Sharp-eyed contemporaries were already rhapsodizing over America’s coming economic behemoth, but it was very much in an embryonic state. Railroad routes were still cobbled together piecemeal by local entrepreneurs or enterprising towns. It took no less than ten different carriers to connect the Lincoln funeral route—lines with long-forgotten names like the Northern Central, the Camden and Amboy, the Columbus and Indianapolis, the Lafayette and Michigan City. Since few railroads had the resources to build bridges, engines and cars were still routinely ferried across rivers; the hodgepodge of track sizes interfered with long-distance shipping; and any carrier looking for quality rails and rolling stock did its shopping in England. This was a slouching and stumbling boom, which made the feverish grasping for wealth all the more comical to satirists as various as Mark Twain and Anthony Trollope.
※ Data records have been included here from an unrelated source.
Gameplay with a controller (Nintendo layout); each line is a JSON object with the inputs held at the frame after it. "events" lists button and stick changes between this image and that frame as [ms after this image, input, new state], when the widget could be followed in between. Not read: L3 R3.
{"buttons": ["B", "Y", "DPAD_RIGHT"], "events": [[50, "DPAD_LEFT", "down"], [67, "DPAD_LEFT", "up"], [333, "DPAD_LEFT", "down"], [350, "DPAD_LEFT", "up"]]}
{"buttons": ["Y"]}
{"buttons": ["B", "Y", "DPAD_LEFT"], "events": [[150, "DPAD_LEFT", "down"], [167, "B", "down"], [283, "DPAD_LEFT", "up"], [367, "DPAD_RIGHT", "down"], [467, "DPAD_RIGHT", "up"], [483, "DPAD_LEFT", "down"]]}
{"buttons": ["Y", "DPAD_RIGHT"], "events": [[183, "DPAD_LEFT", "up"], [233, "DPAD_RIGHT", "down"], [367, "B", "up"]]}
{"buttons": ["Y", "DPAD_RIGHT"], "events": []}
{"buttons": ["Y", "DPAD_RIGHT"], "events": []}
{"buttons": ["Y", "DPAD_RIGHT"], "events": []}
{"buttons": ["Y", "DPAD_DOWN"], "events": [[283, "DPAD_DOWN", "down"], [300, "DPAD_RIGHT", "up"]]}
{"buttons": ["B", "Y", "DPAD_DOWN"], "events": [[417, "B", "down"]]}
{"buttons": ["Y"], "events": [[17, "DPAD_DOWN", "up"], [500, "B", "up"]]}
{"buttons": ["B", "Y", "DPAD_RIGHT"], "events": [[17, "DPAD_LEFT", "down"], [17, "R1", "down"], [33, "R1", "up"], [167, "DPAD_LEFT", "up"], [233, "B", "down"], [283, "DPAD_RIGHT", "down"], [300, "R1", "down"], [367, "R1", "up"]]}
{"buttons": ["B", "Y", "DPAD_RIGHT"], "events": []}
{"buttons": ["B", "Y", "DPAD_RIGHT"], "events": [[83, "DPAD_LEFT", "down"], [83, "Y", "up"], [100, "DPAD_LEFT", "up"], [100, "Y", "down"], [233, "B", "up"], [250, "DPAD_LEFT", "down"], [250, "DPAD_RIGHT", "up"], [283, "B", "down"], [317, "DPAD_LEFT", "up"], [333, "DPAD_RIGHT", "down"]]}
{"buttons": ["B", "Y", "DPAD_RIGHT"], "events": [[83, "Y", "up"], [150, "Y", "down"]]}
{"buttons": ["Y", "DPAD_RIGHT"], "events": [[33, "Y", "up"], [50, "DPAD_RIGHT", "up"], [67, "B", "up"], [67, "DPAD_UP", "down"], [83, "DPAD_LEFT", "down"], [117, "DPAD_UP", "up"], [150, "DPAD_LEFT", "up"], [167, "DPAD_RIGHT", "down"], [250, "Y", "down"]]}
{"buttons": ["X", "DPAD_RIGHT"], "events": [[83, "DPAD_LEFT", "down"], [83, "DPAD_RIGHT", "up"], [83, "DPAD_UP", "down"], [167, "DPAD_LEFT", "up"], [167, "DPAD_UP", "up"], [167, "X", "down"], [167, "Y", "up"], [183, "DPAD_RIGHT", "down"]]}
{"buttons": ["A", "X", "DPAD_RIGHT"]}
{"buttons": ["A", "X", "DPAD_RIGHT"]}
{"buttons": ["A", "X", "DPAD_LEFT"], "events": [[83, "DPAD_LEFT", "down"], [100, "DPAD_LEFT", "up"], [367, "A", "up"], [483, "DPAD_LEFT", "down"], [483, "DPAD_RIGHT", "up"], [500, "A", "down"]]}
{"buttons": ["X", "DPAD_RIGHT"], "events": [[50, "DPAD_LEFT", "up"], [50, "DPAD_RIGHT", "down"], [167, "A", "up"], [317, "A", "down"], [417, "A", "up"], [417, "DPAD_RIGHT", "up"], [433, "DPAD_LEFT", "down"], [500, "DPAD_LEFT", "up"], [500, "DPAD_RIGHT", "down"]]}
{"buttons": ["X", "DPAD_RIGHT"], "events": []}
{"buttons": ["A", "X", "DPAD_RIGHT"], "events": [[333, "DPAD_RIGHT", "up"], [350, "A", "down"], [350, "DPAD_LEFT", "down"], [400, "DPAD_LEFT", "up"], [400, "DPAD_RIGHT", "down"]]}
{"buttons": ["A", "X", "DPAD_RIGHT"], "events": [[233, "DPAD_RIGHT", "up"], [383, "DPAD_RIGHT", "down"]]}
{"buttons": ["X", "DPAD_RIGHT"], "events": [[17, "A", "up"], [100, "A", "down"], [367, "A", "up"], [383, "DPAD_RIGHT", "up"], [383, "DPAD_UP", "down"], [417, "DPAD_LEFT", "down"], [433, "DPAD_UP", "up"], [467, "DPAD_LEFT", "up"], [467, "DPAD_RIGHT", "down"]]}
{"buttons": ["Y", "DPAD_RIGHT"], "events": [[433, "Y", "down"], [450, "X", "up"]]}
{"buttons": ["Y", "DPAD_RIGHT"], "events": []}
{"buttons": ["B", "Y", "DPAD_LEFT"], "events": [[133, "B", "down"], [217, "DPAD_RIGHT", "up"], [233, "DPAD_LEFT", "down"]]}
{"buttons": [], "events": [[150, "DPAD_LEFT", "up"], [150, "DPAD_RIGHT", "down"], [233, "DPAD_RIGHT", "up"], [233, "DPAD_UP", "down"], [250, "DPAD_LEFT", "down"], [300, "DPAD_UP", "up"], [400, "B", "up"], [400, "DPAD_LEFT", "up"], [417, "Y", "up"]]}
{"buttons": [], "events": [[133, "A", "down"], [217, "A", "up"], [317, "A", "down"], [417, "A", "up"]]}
The Artisanal Eden of Abraham Lincoln
Abraham Lincoln would have heartily approved of all of it, even the grasping. As he put it during his first presidential run, “[It is] best for all to leave each man free to acquire property as fast as he can. Some will get wealthy. I don’t believe in a law to prevent a man from getting rich [but] . . . we do wish to allow the humblest man an equal chance to get rich with everyone else.”
The Republican party that nominated Lincoln for president in 1860 was an awkward amalgam of old-line Whigs, nativist Know-Nothings, radical abolitionists, and antislavery “Barnburner” Democrats, upset at their party’s control by southerners. The Whigs probably accounted for the majority of members, and dominated the leadership. The core Whig commitment was to the prodevelopment project of Daniel Webster, Henry Clay, and, further back, of Alexander Hamilton. The conservative wing of the Whig party was somewhat more tolerant of slavery than their moderate brethren, in the name of preserving the Union, and also had a snobbish, antiimmigrant streak, largely in reaction to the impoverished Irish crowding into eastern cities.
The prodevelopment tradition came easily to Lincoln. His political idol was Henry Clay, the great apostle of canals and American self-sufficiency. Lincoln had been a businessman himself, although not a very successful one. He was a tinkerer, had worked as a surveyor, and held a patent on a device for lifting flatboats over river shoals. Lincoln especially enjoyed patent cases, and once said that the most important discoveries advancing civilization were “writing, . . . printing, the discovery of America, and the introduction of Patent Laws.” It was typical of him that in a case involving reaper patents, he came armed with models of the machines, and gathered the jurors around on their knees to point out the critical details.